Saturday, 10 January 2009

#1. Infinite Jest

Hello. I thought it might be fun, or useful, or perhaps both, to start writing a blog.  Quite what I'll fill it with, I don't know, but I'll try and strangle any overtly pretentious turns of phrase at head-birth. 

I have sausages and mash (from Waitrose no less) to prepare so this isn't going to be an exhaustive first post, plus I'm hungover from a frantic, hyperactive drinking session with Gwynfor last night, ridiculous drinking, really. I took two days off booze and suddenly I had a license (and an unquenchable thirst) to knock back beers and whiskey sours and beers and whiskey. Our conversation slowed to a dribble. But I found myself quaffing with abandon.

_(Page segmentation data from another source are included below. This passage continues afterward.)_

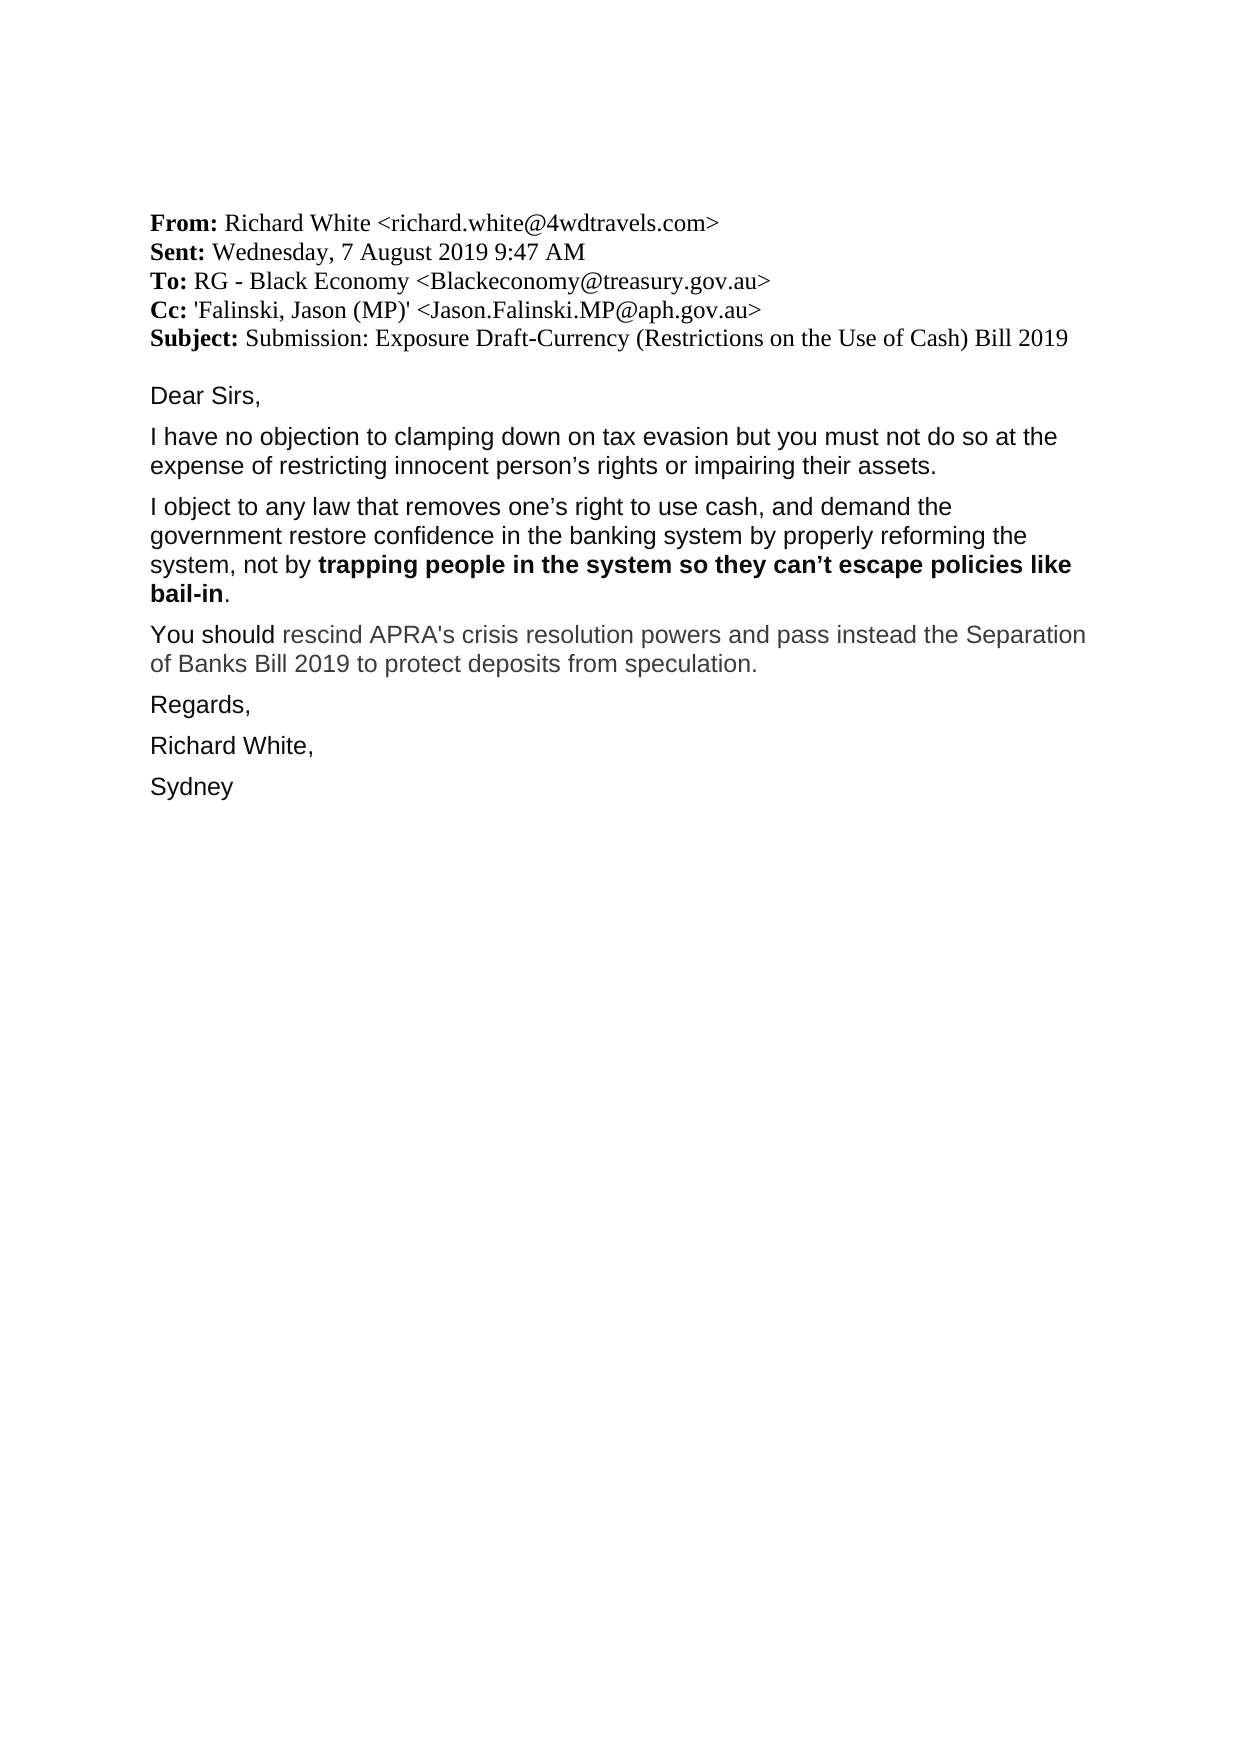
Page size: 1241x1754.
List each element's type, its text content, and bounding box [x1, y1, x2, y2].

text I have no objection to clamping down on tax evasion but you must not do so at the expense of restricting innocent person’s rights or impairing their assets. [150, 422, 1090, 480]
text You should rescind APRA's crisis resolution powers and pass instead the Separation of Banks Bill 2019 to protect deposits from speculation. [150, 620, 1090, 677]
text From: Richard White <richard.white@4wdtravels.com> Sent: Wednesday, 7 August 2019 9:47 AM To: RG - Black Economy <Blackeconomy@treasury.gov.au> Cc: 'Falinski, Jason (MP)' <Jason.Falinski.MP@aph.gov.au> Subject: Submission: Exposure Draft-Currency (Restrictions on the Use of Cash) Bill 2019 [150, 208, 1090, 352]
text Regards, [150, 690, 1090, 718]
text I object to any law that removes one’s right to use cash, and demand the government restore confidence in the banking system by properly reforming the system, not by trapping people in the system so they can’t escape policies like bail-in. [150, 492, 1090, 607]
text Richard White, [150, 731, 1090, 760]
text Sydney [150, 772, 1090, 801]
text Dear Sirs, [150, 381, 1090, 410]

So, to open this dialogue with no-one, here's a list of titles that could have been at the top of this blog. I stole it from a lengthy footnote from David Foster Wallace's Infinite Jest, a gargantuan novel published in the mid '90's, which is ostensibly about addiction, but which in truth is probably about everything. It's awesome, in both senses, and I'm less than 200 pages in, with another 850 odd to go. 

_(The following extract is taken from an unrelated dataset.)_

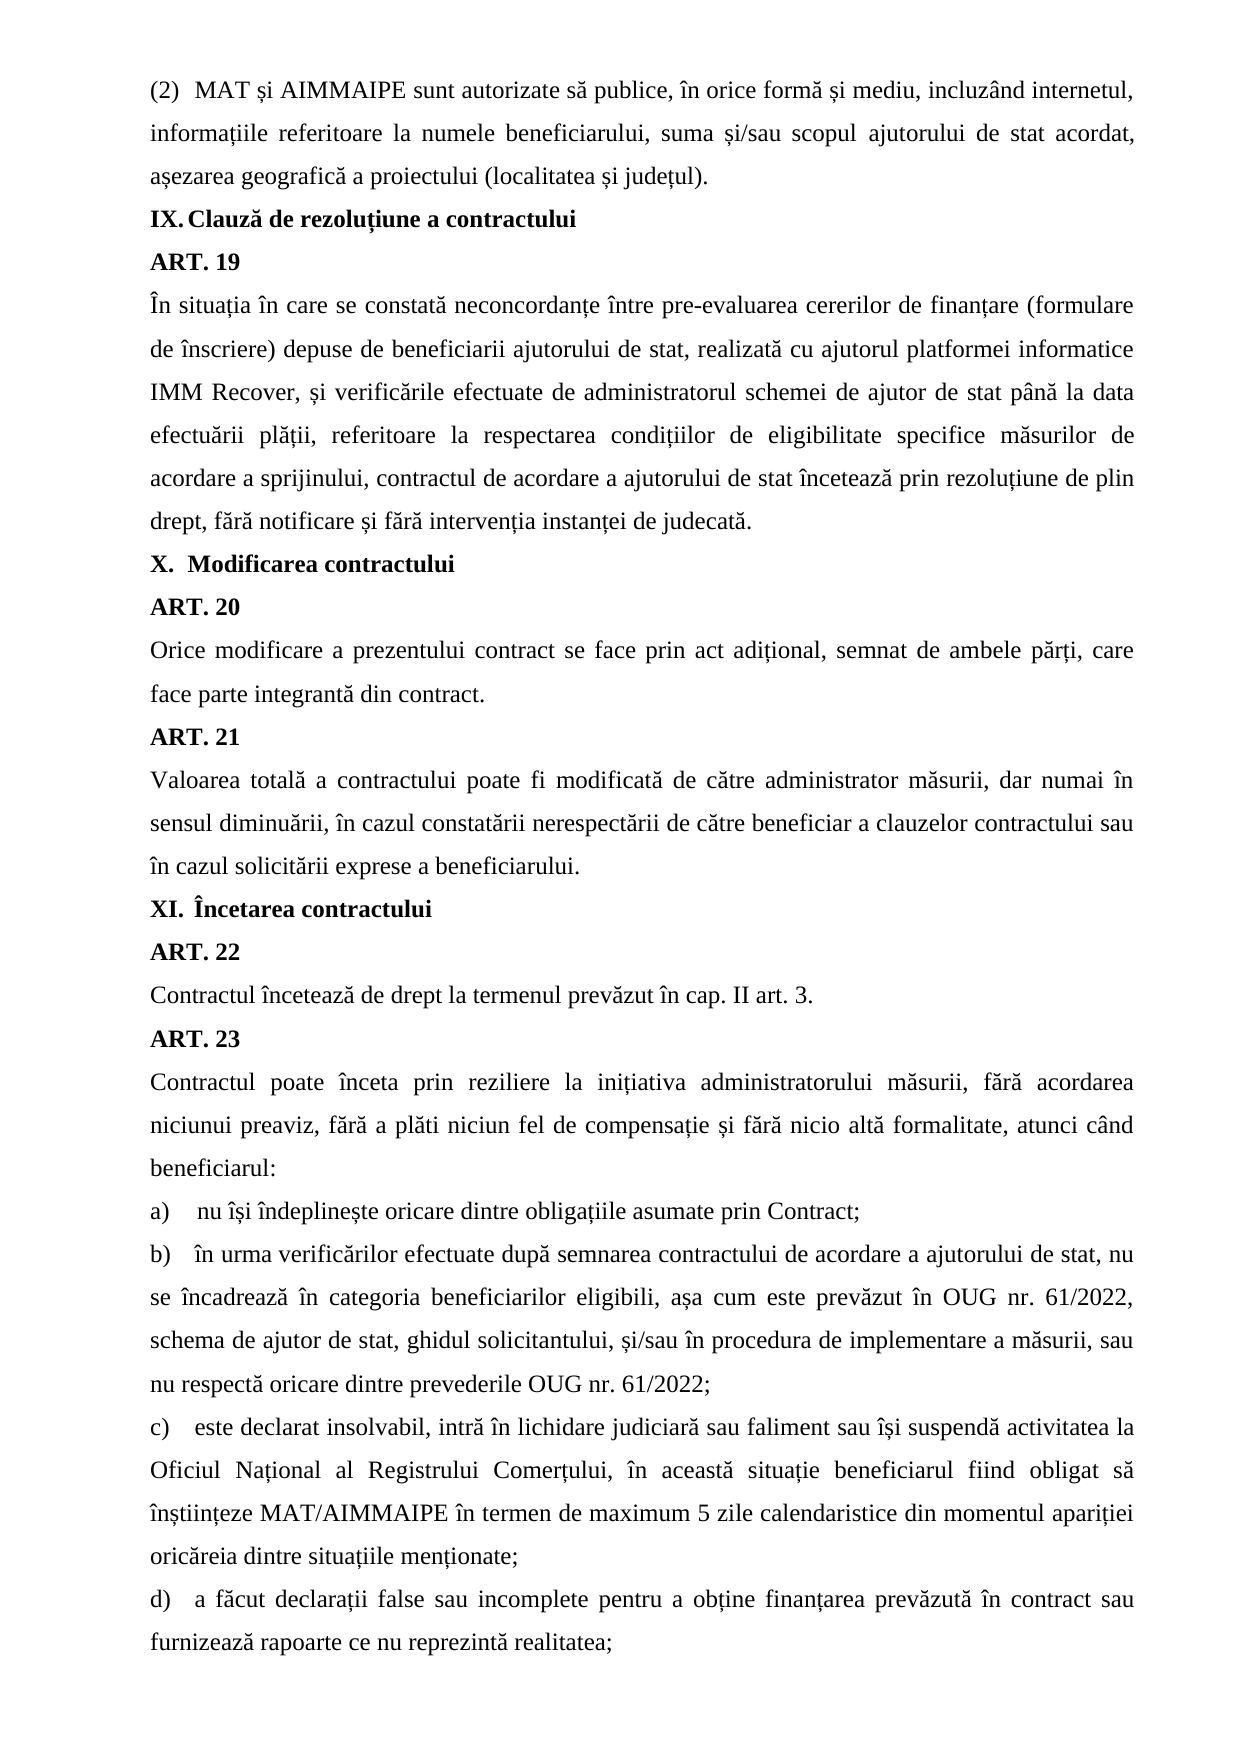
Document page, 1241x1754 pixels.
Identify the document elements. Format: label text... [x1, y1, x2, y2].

In the novel, the hero (or the character who is currently looking like the hero, anyway) has a deceased father who made wildly pretentious, pondering films that achieved little or no acclaim in his lifetime. His work is listed in minute detail in a footnote at the back of the book. Infinite Jest was one of the titles of his movies, as was The Unfortunate Case of Me. Other titles I like and could have nicked for the blog name include:

Tennis, Everyone?

There Are No Losers Here

Fun With Teeth

Homo Duplex

Zero-Gravity Tea Ceremony

Pre-Nuptial Agreement of Heaven and Hell

Various Lachrymose US Corporate Middle-Management Figures

The Man Who Began To Suspect He Was Made of Glass*

The American Century As Seen Through A Brick

Good Looking Men In Small Rooms That Utilize Every Small Centimetre of Available Space With Mind Boggling Efficiency

Dial C For Concupiscence

If you've got the balls, you can buy Infinite Jest here: http://www.amazon.co.uk/Infinite-Jest-David-Foster-Wallace/dp/0349121087/ref=sr_1_1?ie=UTF8&s=books&qid=1231612408&sr=8-1



*this was my second choice. The URL was too long though.